***** Records for the task
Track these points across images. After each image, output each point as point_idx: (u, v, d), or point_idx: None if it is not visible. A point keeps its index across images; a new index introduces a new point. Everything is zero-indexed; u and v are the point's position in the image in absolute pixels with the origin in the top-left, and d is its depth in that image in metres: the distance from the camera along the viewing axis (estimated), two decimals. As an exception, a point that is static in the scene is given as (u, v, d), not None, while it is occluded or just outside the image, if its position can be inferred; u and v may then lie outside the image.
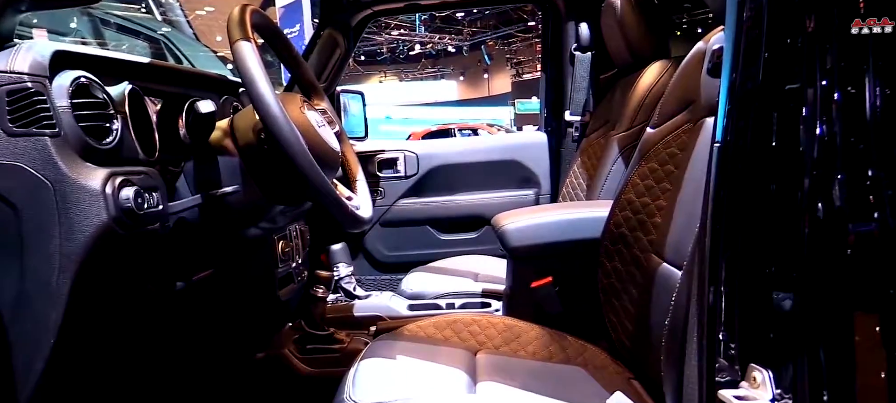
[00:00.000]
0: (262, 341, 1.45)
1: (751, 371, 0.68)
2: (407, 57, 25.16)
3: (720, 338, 0.70)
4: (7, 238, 0.83)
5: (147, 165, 1.00)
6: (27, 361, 0.85)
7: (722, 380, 0.69)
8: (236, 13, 1.01)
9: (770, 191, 0.68)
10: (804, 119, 0.65)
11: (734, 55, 0.70)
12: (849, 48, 0.63)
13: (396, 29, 22.11)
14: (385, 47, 23.89)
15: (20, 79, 0.82)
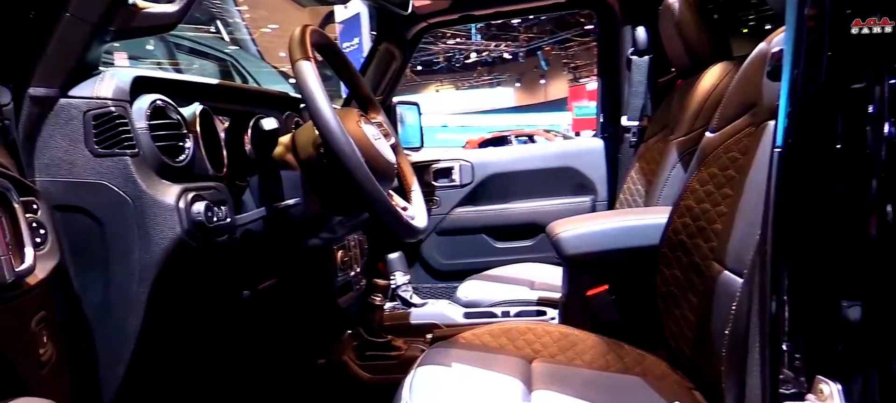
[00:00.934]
0: (323, 347, 1.50)
1: (818, 384, 0.66)
2: (463, 65, 25.27)
3: (784, 349, 0.68)
4: (94, 251, 0.90)
5: (216, 180, 1.06)
6: (110, 365, 0.91)
7: (786, 393, 0.67)
8: (297, 34, 1.06)
9: (835, 195, 0.66)
10: (871, 119, 0.63)
11: (795, 56, 0.69)
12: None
13: (452, 38, 22.27)
14: (441, 57, 24.09)
15: (104, 104, 0.89)
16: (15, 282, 0.49)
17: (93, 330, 0.90)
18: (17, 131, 0.84)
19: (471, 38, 22.52)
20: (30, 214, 0.59)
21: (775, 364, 0.68)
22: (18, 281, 0.50)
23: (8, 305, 0.49)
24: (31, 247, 0.55)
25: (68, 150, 0.88)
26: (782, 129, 0.69)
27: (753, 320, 0.81)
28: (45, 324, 0.58)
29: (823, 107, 0.65)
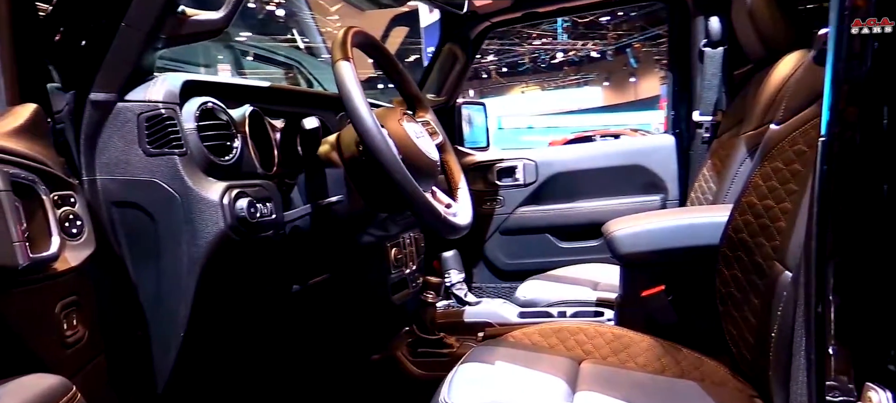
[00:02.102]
0: (377, 343, 1.53)
1: (867, 391, 0.61)
2: (549, 65, 24.97)
3: (831, 352, 0.63)
4: (147, 244, 0.97)
5: (265, 178, 1.11)
6: (163, 350, 0.98)
7: (834, 400, 0.63)
8: (339, 36, 1.09)
9: (883, 189, 0.61)
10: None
11: (838, 39, 0.64)
12: None
13: (538, 38, 22.07)
14: (527, 58, 23.93)
15: (155, 107, 0.95)
16: (32, 267, 0.54)
17: (147, 318, 0.97)
18: (79, 133, 0.92)
19: (557, 38, 22.23)
20: (66, 207, 0.65)
21: (821, 368, 0.63)
22: (38, 266, 0.55)
23: (26, 287, 0.55)
24: (58, 236, 0.60)
25: (124, 150, 0.95)
26: (826, 119, 0.66)
27: (799, 321, 0.76)
28: (75, 308, 0.63)
29: (868, 97, 0.61)
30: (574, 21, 19.33)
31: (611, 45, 23.07)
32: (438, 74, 2.29)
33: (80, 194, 0.70)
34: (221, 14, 1.03)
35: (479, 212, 2.30)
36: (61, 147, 0.86)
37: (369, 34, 1.23)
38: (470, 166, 2.33)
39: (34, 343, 0.53)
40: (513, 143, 15.81)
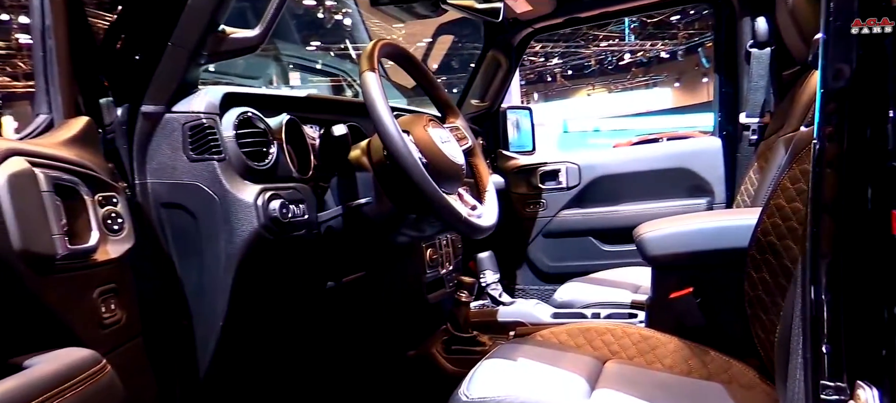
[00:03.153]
0: (413, 340, 1.59)
1: (857, 389, 0.63)
2: (616, 67, 24.44)
3: (824, 352, 0.65)
4: (190, 242, 1.06)
5: (300, 181, 1.19)
6: (204, 338, 1.08)
7: (827, 398, 0.65)
8: (368, 48, 1.17)
9: (869, 192, 0.63)
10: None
11: (826, 46, 0.66)
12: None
13: (605, 40, 21.66)
14: (593, 60, 23.52)
15: (197, 117, 1.05)
16: (70, 256, 0.63)
17: (191, 308, 1.07)
18: (131, 142, 1.03)
19: (624, 39, 21.74)
20: (109, 206, 0.74)
21: (817, 368, 0.65)
22: (76, 256, 0.64)
23: (66, 274, 0.64)
24: (98, 231, 0.69)
25: (171, 156, 1.05)
26: (818, 122, 0.67)
27: (796, 321, 0.77)
28: (114, 294, 0.72)
29: (856, 100, 0.63)
30: (642, 21, 18.85)
31: (681, 44, 22.32)
32: (482, 80, 2.34)
33: (123, 196, 0.79)
34: (257, 31, 1.12)
35: (523, 215, 2.33)
36: (112, 154, 0.97)
37: (399, 46, 1.30)
38: (513, 170, 2.36)
39: (72, 323, 0.62)
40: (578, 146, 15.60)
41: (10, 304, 0.56)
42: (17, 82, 10.85)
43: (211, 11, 1.04)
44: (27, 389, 0.49)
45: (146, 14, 1.05)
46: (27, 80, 10.34)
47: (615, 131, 18.78)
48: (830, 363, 0.65)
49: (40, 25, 0.80)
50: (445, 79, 13.00)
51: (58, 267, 0.61)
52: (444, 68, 13.07)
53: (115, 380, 0.63)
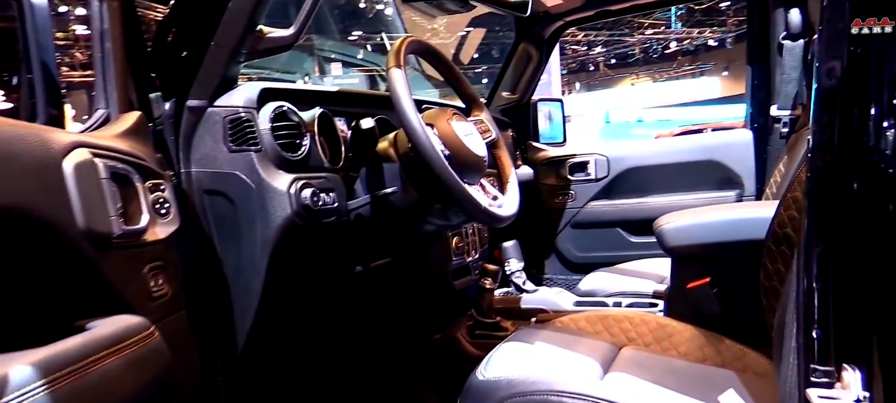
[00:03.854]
0: (439, 324, 1.67)
1: (843, 371, 0.67)
2: (661, 56, 23.89)
3: (815, 337, 0.70)
4: (230, 226, 1.16)
5: (331, 171, 1.27)
6: (242, 315, 1.17)
7: (817, 380, 0.69)
8: (395, 45, 1.23)
9: (856, 186, 0.67)
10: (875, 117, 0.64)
11: (819, 43, 0.70)
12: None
13: (650, 28, 21.20)
14: (637, 48, 23.06)
15: (236, 111, 1.14)
16: (125, 235, 0.72)
17: (230, 287, 1.17)
18: (178, 133, 1.12)
19: (671, 27, 21.24)
20: (158, 192, 0.84)
21: (808, 351, 0.70)
22: (129, 236, 0.73)
23: (122, 251, 0.73)
24: (148, 214, 0.78)
25: (213, 147, 1.14)
26: (813, 116, 0.71)
27: (790, 308, 0.81)
28: (161, 271, 0.81)
29: (844, 100, 0.67)
30: (690, 8, 18.38)
31: (731, 31, 21.65)
32: (513, 72, 2.39)
33: (169, 183, 0.88)
34: (292, 31, 1.20)
35: (551, 206, 2.37)
36: (160, 145, 1.06)
37: (426, 43, 1.36)
38: (543, 161, 2.40)
39: (126, 294, 0.71)
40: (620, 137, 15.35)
41: (75, 276, 0.65)
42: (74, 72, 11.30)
43: (249, 13, 1.12)
44: (90, 346, 0.57)
45: (191, 16, 1.14)
46: (83, 69, 10.79)
47: (660, 122, 18.41)
48: (820, 347, 0.69)
49: (99, 30, 0.90)
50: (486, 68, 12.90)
51: (114, 244, 0.70)
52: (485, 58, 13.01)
53: (163, 345, 0.72)
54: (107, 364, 0.58)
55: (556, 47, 2.43)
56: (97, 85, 0.90)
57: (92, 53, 0.92)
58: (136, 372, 0.63)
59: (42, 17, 0.86)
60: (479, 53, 12.42)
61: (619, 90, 25.44)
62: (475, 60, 12.79)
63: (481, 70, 12.86)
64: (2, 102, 0.97)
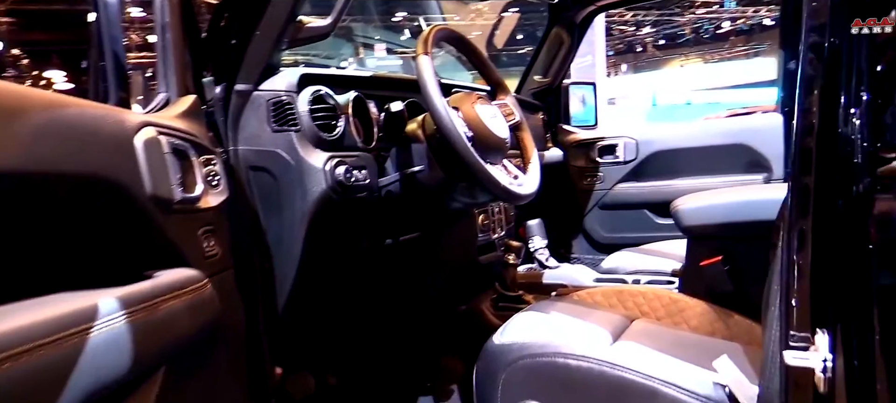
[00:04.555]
0: (464, 296, 1.77)
1: (816, 335, 0.75)
2: (714, 36, 23.16)
3: (794, 305, 0.77)
4: (272, 199, 1.28)
5: (364, 151, 1.38)
6: (282, 279, 1.30)
7: (795, 344, 0.77)
8: (424, 34, 1.33)
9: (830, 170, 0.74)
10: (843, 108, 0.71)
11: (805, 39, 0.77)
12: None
13: (703, 6, 20.56)
14: (688, 28, 22.41)
15: (278, 95, 1.26)
16: (182, 201, 0.84)
17: (272, 254, 1.30)
18: (227, 115, 1.25)
19: (723, 5, 20.56)
20: (209, 166, 0.96)
21: (788, 318, 0.77)
22: (187, 202, 0.86)
23: (181, 215, 0.85)
24: (202, 185, 0.90)
25: (257, 127, 1.27)
26: (798, 103, 0.78)
27: (775, 279, 0.88)
28: (212, 234, 0.93)
29: (824, 89, 0.74)
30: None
31: (788, 11, 20.76)
32: (545, 57, 2.45)
33: (220, 159, 1.01)
34: (328, 21, 1.31)
35: (580, 187, 2.44)
36: (212, 125, 1.19)
37: (453, 30, 1.45)
38: (573, 144, 2.46)
39: (184, 251, 0.83)
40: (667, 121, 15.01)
41: (144, 234, 0.78)
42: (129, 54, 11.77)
43: (290, 6, 1.23)
44: (158, 289, 0.70)
45: (239, 7, 1.26)
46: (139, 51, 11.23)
47: (709, 105, 17.90)
48: (798, 315, 0.76)
49: (160, 22, 1.03)
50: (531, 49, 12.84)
51: (174, 209, 0.82)
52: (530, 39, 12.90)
53: (214, 296, 0.84)
54: (170, 305, 0.70)
55: (602, 28, 2.47)
56: (159, 71, 1.04)
57: (154, 41, 1.05)
58: (191, 315, 0.76)
59: (114, 11, 0.99)
60: (523, 34, 12.38)
61: (667, 72, 24.80)
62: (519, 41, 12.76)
63: (525, 51, 12.83)
64: (64, 82, 1.11)
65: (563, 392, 1.12)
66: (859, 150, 0.72)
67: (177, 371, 0.73)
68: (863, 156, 0.72)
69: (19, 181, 0.56)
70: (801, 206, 0.78)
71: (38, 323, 0.51)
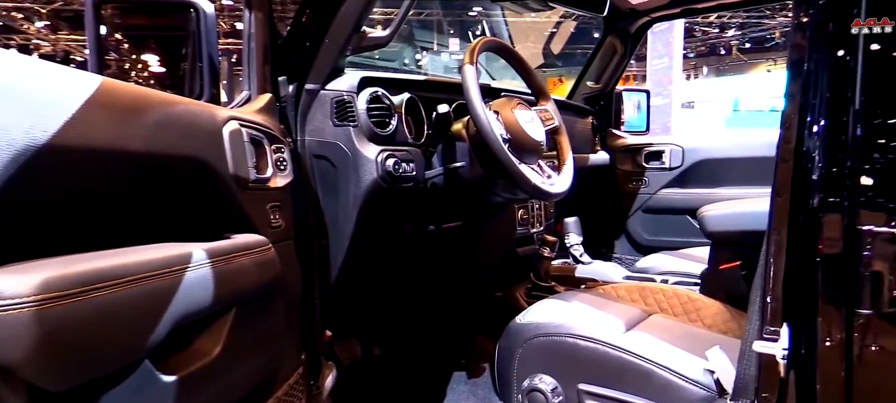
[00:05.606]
0: (501, 284, 1.92)
1: (781, 329, 0.88)
2: (805, 42, 21.83)
3: (768, 302, 0.90)
4: (331, 184, 1.48)
5: (413, 146, 1.56)
6: (336, 254, 1.50)
7: (767, 336, 0.90)
8: (471, 45, 1.50)
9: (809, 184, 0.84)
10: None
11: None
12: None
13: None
14: (777, 31, 21.33)
15: (341, 94, 1.46)
16: (256, 181, 1.05)
17: (328, 231, 1.50)
18: (297, 110, 1.46)
19: (818, 10, 19.38)
20: (279, 154, 1.16)
21: (763, 313, 0.90)
22: (259, 181, 1.06)
23: (254, 192, 1.05)
24: (272, 168, 1.11)
25: (322, 121, 1.47)
26: (782, 117, 0.90)
27: (757, 280, 0.99)
28: (278, 209, 1.13)
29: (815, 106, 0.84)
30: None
31: None
32: (598, 64, 2.55)
33: (288, 147, 1.21)
34: (387, 32, 1.50)
35: (624, 190, 2.53)
36: (283, 119, 1.40)
37: (499, 42, 1.61)
38: (620, 148, 2.56)
39: (255, 221, 1.04)
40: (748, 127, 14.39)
41: (225, 204, 0.99)
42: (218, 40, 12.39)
43: (355, 18, 1.43)
44: (234, 247, 0.90)
45: (312, 18, 1.47)
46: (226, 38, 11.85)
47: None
48: (771, 311, 0.89)
49: (247, 34, 1.25)
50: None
51: (250, 186, 1.03)
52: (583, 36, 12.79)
53: (276, 259, 1.04)
54: (241, 261, 0.91)
55: (680, 31, 2.50)
56: (244, 74, 1.26)
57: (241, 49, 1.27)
58: (258, 271, 0.96)
59: (211, 21, 1.21)
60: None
61: (752, 76, 23.71)
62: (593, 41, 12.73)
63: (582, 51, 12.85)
64: (158, 66, 1.33)
65: (570, 368, 1.26)
66: (817, 169, 0.82)
67: (244, 313, 0.93)
68: (819, 175, 0.82)
69: (143, 160, 0.77)
70: (778, 218, 0.89)
71: (151, 259, 0.72)
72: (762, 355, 0.91)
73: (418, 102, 1.61)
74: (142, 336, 0.71)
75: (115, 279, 0.66)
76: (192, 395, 0.81)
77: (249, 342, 0.95)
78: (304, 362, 1.27)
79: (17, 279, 0.57)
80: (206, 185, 0.93)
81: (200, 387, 0.83)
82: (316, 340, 1.41)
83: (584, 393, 1.24)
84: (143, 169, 0.79)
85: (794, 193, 0.88)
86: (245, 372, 0.95)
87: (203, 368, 0.83)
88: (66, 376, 0.62)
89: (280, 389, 1.11)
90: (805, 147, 0.85)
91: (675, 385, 1.15)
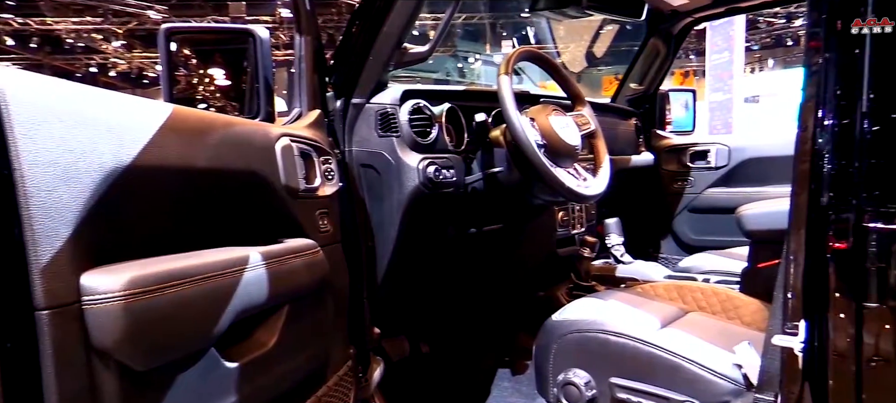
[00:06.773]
0: (543, 284, 1.98)
1: (799, 325, 0.92)
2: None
3: (789, 298, 0.95)
4: (376, 190, 1.59)
5: (453, 153, 1.65)
6: (381, 256, 1.61)
7: (788, 331, 0.94)
8: (507, 55, 1.58)
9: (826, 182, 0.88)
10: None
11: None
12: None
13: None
14: (850, 20, 20.19)
15: (384, 107, 1.56)
16: (306, 190, 1.16)
17: (374, 235, 1.61)
18: (345, 123, 1.57)
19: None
20: (327, 164, 1.28)
21: (785, 310, 0.95)
22: (308, 190, 1.17)
23: (304, 200, 1.17)
24: (320, 178, 1.21)
25: (367, 132, 1.58)
26: (799, 110, 0.94)
27: (781, 277, 1.03)
28: (326, 215, 1.24)
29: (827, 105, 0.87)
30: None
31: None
32: (642, 65, 2.57)
33: (335, 158, 1.32)
34: (427, 48, 1.60)
35: (669, 190, 2.54)
36: (331, 132, 1.52)
37: (535, 52, 1.68)
38: (665, 148, 2.57)
39: (305, 226, 1.15)
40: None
41: (278, 212, 1.10)
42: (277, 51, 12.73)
43: (397, 36, 1.53)
44: (286, 249, 1.02)
45: (357, 37, 1.58)
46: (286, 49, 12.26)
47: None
48: (791, 306, 0.93)
49: (298, 56, 1.37)
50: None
51: (299, 195, 1.14)
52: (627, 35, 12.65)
53: (325, 261, 1.15)
54: (293, 262, 1.02)
55: (742, 25, 2.45)
56: (295, 92, 1.38)
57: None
58: (309, 272, 1.08)
59: (266, 46, 1.34)
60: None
61: (797, 73, 22.50)
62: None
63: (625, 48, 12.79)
64: (224, 79, 1.46)
65: (602, 363, 1.32)
66: (826, 168, 0.86)
67: (296, 310, 1.05)
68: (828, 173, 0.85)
69: (207, 175, 0.89)
70: (797, 218, 0.93)
71: (215, 261, 0.84)
72: (784, 349, 0.95)
73: (458, 111, 1.70)
74: (208, 327, 0.82)
75: (186, 277, 0.78)
76: (251, 380, 0.92)
77: (301, 336, 1.07)
78: (353, 356, 1.38)
79: (109, 278, 0.69)
80: (261, 195, 1.05)
81: (258, 374, 0.94)
82: (365, 336, 1.52)
83: (616, 386, 1.29)
84: (208, 183, 0.91)
85: (810, 191, 0.92)
86: (297, 362, 1.07)
87: (260, 357, 0.95)
88: (149, 358, 0.74)
89: (330, 379, 1.22)
90: (817, 146, 0.88)
91: (704, 379, 1.19)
**********
Directions for this task: Reproduce exactly the entries above, limited to the lines from the one with "63: (582, 51, 12.85)" through the one with "76: (192, 395, 0.81)", both included.

Response:
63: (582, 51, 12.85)
64: (158, 66, 1.33)
65: (570, 368, 1.26)
66: (817, 169, 0.82)
67: (244, 313, 0.93)
68: (819, 175, 0.82)
69: (143, 160, 0.77)
70: (778, 218, 0.89)
71: (151, 259, 0.72)
72: (762, 355, 0.91)
73: (418, 102, 1.61)
74: (142, 336, 0.71)
75: (115, 279, 0.66)
76: (192, 395, 0.81)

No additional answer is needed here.